«Quelle vignette satiriche non gli rendono giustizia»

«Quelle vignette satiriche non gli rendono giustizia»

Questo di Anita Ginella Capini, (Gabriele D’Annunzio il «Genovese» De Ferrari, Genova), è un libro che si legge con interesse. Anche se la foggia grafica non è delle migliori, l’impegno della ricerca è positivo. E il suo contenuto ha una sua originalità. Si tratta di una cronaca - non nota - di fatti e di personaggi che hanno coinvolto o impegnato D’Annunzio a Genova e con altri luoghi della Liguria, da Levante a Ponente. E all’infuori della commemorazione che il poeta fece, il 5 maggio 1915 a Quarto dei Mille, inneggiando a quella partenza, io, dei rapporti di D’Annunzio con Genova, non conoscevo altro. Ragione in più di attribuire al libro novità soddisfacenti.
Poi, oggi, nominare D’Annunzio è una impresa culturale del tutto rara. È un protagonista, della nostra storia della Letteratura del ’900, di cui difficilmente si sente parlare. Come, d’altronde, è altrettanto arduo scoprire che il qualche cartellone di Teatro venga programmato, dal suo repertorio copioso, un suo lavoro.
E pensare - tra l’altro - che D’Annunzio compose per l’attrice Eleonora Duse (che fu anche la sua amante) più di un’opera drammatica. Oggi, a chi potrebbero importare aspetti del genere?
Il libro - si diceva - è una disamina di personaggi «genovesi» (giornalisti di quotidiani cittadini, finanzieri, politici, aristocratici, gente comune, ecc.) che per motivi diversi hanno avuto rapporti con il «vate». E, a volte, si scopre che tali incontri avvenivano programmati o accadevano per puro caso. E tutti rimanevano affascinati dal suo comportamento.
A mio parere avere corredato il testo con figure e figurine disegnate in modo satirico - anche se penso si sia voluto impreziosirlo - ritengo sia stata una scelta non del tutto azzeccata. Si è ottenuto un risultato visivo riduttivo per lo stesso D’Annunzio e al tempo stesso incombe il rischio di svalorizzare l’intero contenuto del libro. Nella maniera, un lettore non troppo allenato di letteratura potrebbe avere di D’Annunzio una visione riduttiva. E la curiosità è che le figure, che avrebbero dovuto giocare da stimolo, al contrario avviliscono. Bisognerebbe fare maggiormente uso di sensibilità critica e non applicare ad un libro le tecniche usate dai rotocalchi. Inoltre, quando si mescolano le due tecniche, ne consegue, pur non volendolo, un ibrido.
Con probabilità ci siamo sbarazzati di D’Annunzio con troppa fretta.
Nonostante quello che di lui si dice, D’Annunzio occupa, nella storia della letteratura, nella storia politica e militare del nostro ’900, un posto di primo piano. Il suo modo di vivere eccentrico non deve fare dimenticare ciò che fece di positivo. Senza dubbio la sua è stata una esistenza vissuta in modo epico, eroica, ma anche violenta. Pure grottesca e pure meschina. Anche la sua produzione di scrittore (romanzi, drammi, poesie, ecc.) colma di emotività, è degna d’essere studiata tutt’ora.
D’Annunzio visse di estetica.
Tutto il suo vissuto è stato improntato dalla forma, dall’atto, dal gesto, dalla dizione ricercata, un po’ arcaica, ma con consapevolezza. Si sbaglia a non attribuirgli valori letterari e capacità politiche.

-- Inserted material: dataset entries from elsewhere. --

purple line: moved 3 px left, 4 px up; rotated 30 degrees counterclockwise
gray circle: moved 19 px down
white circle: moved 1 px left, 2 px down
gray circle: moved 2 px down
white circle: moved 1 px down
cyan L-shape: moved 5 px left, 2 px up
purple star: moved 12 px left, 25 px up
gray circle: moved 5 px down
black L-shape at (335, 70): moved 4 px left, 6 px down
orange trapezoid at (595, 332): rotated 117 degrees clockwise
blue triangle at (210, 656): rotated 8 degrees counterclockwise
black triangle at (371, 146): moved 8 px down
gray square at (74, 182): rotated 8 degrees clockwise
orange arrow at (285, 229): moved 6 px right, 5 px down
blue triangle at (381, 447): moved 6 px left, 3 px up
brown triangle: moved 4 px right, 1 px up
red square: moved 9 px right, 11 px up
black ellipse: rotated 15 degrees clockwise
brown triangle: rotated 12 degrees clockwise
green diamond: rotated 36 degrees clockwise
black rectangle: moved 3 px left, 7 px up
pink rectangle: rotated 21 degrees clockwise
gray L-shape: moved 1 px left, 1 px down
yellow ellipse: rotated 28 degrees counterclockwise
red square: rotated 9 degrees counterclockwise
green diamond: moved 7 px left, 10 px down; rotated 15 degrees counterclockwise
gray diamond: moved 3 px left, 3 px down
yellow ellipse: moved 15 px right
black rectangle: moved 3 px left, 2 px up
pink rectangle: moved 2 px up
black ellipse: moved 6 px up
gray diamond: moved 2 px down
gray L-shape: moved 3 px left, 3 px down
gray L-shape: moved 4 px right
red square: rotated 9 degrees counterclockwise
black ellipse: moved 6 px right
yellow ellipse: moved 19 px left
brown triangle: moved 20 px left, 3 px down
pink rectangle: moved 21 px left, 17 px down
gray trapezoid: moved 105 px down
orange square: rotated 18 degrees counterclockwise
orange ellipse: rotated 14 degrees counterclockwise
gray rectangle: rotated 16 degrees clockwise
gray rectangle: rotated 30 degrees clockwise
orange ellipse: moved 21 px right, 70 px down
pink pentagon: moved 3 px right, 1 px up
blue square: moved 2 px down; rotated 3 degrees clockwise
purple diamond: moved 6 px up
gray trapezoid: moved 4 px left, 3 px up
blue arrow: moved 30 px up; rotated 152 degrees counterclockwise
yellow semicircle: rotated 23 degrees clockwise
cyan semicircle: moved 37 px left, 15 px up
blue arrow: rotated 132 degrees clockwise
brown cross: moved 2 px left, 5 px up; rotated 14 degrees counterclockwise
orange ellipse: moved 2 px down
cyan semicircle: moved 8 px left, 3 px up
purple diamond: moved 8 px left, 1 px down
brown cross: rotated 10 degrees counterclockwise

E queste ultime sono state, forse, ben superiori a quelle di Mussolini, il quale, non a caso, lo temeva. Infatti, si prodigò affinché il «poeta eroico» rimanesse esiliato nella «prigione dorata» del Vittoriale sul Garda. E purché non si intromettesse, gli venne pagato, sino alla fine, e fu cospicuo, ogni debito.